Johannesburg - African Bank Investments [JSE:ABL], the unsecured lender that collapsed last year amid record losses, said the business created out of the bank’s viable assets will make a profit in 2017.

The newly created banking group will start operating in February and is expected to post a loss for the fiscal-full year ending September next year of R336m, Tom Winterboer, the lender’s administrator, said in a presentation to reporters in Johannesburg on Wednesday.

That will be followed by a profit of R542m in 2017. “This is the base case. We’re quite excited by the numbers,” he said.

African Bank failed in August 2014 as bad debts rose and funding dried up. The South African Reserve Bank (SARB) stepped in with a rescue plan that has put senior bondholders in line to recoup 90% of their investment and left subordinated debt holders facing a 62.5% loss.

Shareholders in the bank, which included government pension fund administrator the Public Investment Corp, Coronation Fund Managers and Allan Gray, also a fund manager, may still lose everything.

African Bank, which was the country’s biggest provider of unsecured credit, also released a 129-page information memorandum on Wednesday detailing the offer to creditors.

If its plan is approved, which African Bank said is likely following discussions with large investors, and signed off on by the Minister of Finance, its operational assets will be transferred into a so-called good bank that will start on February 1.

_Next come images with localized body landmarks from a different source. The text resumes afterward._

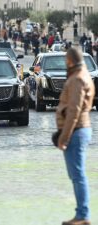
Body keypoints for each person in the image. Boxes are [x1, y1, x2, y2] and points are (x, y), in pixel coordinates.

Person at [56, 48, 95, 225]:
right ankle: (81, 214)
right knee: (76, 174)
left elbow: (74, 111)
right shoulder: (82, 75)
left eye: (66, 59)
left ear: (70, 60)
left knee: (78, 175)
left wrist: (64, 136)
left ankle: (82, 215)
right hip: (79, 129)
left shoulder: (78, 78)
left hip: (77, 130)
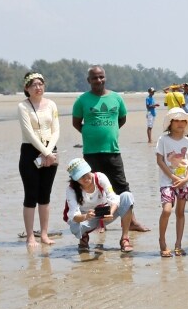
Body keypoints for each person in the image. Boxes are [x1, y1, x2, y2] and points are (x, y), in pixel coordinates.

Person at [72, 65, 149, 232]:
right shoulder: (82, 100)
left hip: (112, 151)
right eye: (94, 78)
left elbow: (121, 119)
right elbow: (76, 123)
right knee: (94, 187)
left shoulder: (116, 98)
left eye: (101, 77)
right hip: (91, 152)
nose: (98, 80)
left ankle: (132, 221)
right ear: (89, 80)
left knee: (122, 187)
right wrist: (92, 134)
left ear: (105, 78)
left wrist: (109, 132)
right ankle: (100, 222)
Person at [17, 72, 60, 247]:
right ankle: (30, 236)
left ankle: (44, 234)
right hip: (30, 152)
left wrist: (49, 152)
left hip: (50, 150)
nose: (38, 87)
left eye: (40, 83)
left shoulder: (51, 104)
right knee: (31, 195)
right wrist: (44, 152)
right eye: (33, 84)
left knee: (45, 195)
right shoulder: (23, 106)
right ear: (27, 88)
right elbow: (29, 132)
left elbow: (56, 130)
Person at [63, 158, 134, 252]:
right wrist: (86, 216)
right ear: (75, 179)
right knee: (74, 227)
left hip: (105, 212)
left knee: (127, 196)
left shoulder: (100, 177)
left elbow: (113, 197)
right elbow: (73, 215)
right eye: (80, 176)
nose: (85, 178)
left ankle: (124, 239)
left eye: (86, 173)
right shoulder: (71, 190)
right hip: (87, 217)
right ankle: (83, 236)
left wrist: (111, 213)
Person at [155, 108, 188, 257]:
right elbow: (160, 160)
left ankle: (178, 244)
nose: (180, 123)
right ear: (170, 123)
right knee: (167, 210)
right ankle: (162, 241)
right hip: (168, 180)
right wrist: (173, 178)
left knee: (180, 212)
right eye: (176, 120)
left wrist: (186, 179)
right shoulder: (163, 140)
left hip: (185, 182)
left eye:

An initial public offering can probably only be planned after the new entity has a track record of about three years, according to Winterboer.

“On listing, if there’s an over-subscription, previous shareholders will get preferential treatment,” which won’t include preferential pricing, Winterboer said. “It’s unfortunate.”

SARB invests

Until the IPO, the central bank will be a 50% shareholder in African Bank and the PIC, as the government pension administrator is known, will hold 25%, with the rest of the shares taken up by South African banks, Winterboer said.

“We wouldn’t expect SARB’s support to cost taxpayers money because the central bank’s lending is being done on a commercial basis. The intention would be with a listing for SARB to sell or it could sell to another party,” he said.

To bolster its business model, African Bank will reduce the size and the term of loans, while cutting costs and narrowing the write-off period on bad debts to six months from 10.

The new bank will have an opening cash balance of R20.5bn and shouldn’t need to approach debt markets for financing until late 2018, according to the lender. The bank plans to publish results in December for the year ended September 2015, he said.

Today’s information memorandum has been delayed since May and the start of the new bank was originally pegged for next month. The June proposal by South Africa’s Department of Trade and Industry to cut the maximum interest rate on unsecured credit was partly to blame for the missed deadlines, according to David Gard, a member of Winterboer’s team.

“When the interest rate proposals came out we were quite concerned,” Winterboer said, having indicated that the changes may mean an 8% reduction in the maximum interest for unsecured loans. “We will lend less, but write offs will also be lower.”

Big job

To rescue the lender and create the good bank, Winterboer and his team have had to get banking laws changed, appoint new directors, fire some staff, negotiate with investors, produce financial results and arrange a sale of the lender’s Standard General Insurance Investors have until October 9 to comment on African Bank’s information memorandum and a final document is planned for October 26, after which the Minister of Finance will be asked to approve the plan by December 8.

Two more non-executive directors will be announced before then, bringing the bank’s board to 10, according to Winterboer.

“From February 1 the curatorship will continue on the residual bank,” he said. “The executives are starting to take over the running of the good bank. The CEO Brian Riley is already running the bank on a day to day basis.”